Top of Records

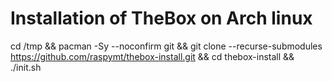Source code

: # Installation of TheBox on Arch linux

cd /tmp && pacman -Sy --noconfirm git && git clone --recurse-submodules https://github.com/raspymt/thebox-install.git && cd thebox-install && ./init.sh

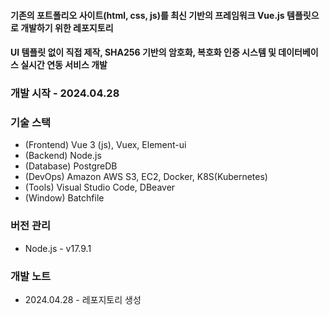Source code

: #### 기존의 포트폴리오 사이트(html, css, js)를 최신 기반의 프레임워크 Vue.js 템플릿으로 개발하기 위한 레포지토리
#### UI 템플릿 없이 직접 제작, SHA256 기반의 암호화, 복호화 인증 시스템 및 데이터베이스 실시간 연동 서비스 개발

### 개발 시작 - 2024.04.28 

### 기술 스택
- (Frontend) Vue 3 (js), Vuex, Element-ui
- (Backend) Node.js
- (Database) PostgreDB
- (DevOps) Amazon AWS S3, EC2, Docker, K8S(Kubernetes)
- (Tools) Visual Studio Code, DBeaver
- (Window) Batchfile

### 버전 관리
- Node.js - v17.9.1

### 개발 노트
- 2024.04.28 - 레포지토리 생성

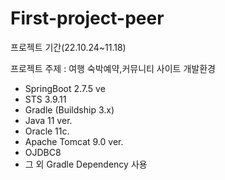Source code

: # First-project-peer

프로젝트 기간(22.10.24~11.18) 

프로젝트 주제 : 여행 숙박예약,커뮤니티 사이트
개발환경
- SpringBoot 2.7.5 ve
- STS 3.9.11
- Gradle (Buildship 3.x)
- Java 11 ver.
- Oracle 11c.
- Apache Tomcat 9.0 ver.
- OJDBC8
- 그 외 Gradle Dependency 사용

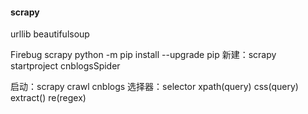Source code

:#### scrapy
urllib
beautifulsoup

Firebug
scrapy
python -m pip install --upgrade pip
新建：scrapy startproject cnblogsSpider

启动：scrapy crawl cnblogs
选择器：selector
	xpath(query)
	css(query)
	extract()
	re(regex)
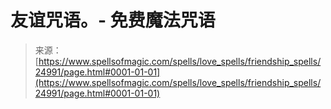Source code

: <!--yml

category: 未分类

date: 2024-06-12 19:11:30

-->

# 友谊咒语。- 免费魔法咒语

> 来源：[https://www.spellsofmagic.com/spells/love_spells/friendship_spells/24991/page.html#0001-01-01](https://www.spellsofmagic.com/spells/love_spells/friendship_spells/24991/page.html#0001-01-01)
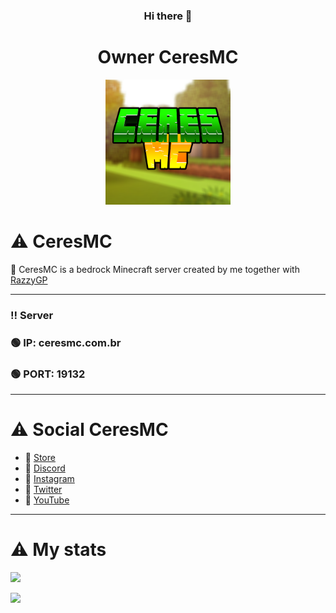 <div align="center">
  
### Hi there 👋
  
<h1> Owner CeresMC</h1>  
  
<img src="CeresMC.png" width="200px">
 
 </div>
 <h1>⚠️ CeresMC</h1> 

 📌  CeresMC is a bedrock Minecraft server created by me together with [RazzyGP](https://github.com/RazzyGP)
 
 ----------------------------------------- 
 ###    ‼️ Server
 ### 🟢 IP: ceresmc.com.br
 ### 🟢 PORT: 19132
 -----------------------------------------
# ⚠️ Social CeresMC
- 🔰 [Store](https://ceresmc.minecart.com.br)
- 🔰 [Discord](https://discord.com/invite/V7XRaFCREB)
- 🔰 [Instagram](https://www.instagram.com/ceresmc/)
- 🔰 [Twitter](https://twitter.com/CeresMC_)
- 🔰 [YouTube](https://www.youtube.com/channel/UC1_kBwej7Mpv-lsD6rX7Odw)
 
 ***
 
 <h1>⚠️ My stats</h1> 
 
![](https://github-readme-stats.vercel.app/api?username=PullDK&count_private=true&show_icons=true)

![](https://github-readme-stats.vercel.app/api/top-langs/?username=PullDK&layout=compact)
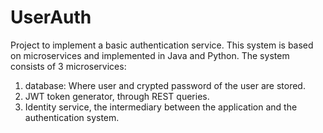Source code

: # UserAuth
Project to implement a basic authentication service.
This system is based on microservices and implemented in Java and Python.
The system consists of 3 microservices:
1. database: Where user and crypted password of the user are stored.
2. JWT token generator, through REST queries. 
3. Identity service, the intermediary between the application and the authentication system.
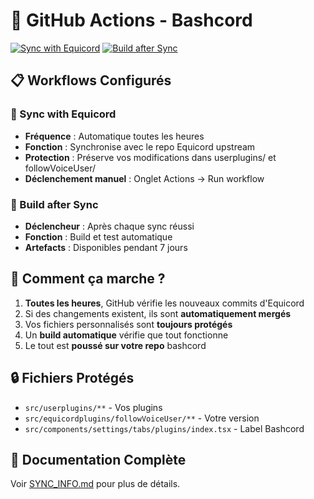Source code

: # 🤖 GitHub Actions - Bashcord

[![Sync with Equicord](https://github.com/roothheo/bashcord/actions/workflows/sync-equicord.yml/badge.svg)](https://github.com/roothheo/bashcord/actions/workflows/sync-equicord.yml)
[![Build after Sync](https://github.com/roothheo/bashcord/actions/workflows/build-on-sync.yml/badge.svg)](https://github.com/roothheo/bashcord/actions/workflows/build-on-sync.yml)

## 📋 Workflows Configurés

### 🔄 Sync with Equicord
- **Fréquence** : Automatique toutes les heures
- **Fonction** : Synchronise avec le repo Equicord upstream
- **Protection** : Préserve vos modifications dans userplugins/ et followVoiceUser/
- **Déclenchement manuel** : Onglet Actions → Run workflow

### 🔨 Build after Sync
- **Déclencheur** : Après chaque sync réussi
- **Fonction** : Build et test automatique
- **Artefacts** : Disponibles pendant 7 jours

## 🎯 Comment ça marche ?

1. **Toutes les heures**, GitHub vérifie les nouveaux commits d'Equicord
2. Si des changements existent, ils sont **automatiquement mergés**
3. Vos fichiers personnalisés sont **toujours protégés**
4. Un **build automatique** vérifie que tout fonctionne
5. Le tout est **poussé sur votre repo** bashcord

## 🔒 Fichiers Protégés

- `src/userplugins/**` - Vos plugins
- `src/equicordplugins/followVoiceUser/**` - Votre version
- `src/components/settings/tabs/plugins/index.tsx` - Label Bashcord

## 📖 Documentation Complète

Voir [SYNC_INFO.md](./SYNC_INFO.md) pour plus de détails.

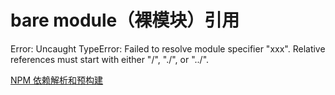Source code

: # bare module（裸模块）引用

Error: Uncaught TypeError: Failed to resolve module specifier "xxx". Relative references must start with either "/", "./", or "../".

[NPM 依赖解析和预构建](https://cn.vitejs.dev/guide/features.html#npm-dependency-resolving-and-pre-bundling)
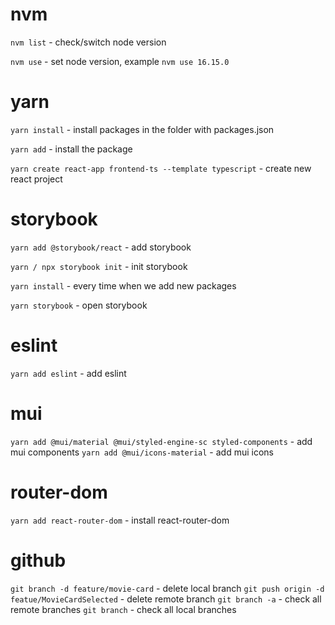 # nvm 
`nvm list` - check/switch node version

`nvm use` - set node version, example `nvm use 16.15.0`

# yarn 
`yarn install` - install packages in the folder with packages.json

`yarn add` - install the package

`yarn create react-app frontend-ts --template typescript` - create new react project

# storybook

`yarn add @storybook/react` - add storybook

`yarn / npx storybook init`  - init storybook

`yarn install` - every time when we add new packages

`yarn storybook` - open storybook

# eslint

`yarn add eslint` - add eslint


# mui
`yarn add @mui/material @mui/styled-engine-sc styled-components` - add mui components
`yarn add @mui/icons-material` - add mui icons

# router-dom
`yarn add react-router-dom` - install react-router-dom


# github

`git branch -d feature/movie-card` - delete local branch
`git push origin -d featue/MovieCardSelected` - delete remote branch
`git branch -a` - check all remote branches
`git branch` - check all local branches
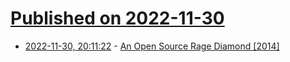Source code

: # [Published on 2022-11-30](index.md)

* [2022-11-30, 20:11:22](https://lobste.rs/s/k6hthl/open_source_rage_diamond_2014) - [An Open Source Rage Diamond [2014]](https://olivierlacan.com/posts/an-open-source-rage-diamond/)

Bottom of Records

Copy the stretch of the stored data above from the line containing "启动：scrapy crawl cnblogs" through the line containing "# 友谊咒语。- 免费魔法咒语", both lines included, without any of the pictures.

§ Exercise answer
启动：scrapy crawl cnblogs
选择器：selector
	xpath(query)
	css(query)
	extract()
	re(regex)
Source code

: <!--yml

category: 未分类

date: 2024-06-12 19:11:30

-->

# 友谊咒语。- 免费魔法咒语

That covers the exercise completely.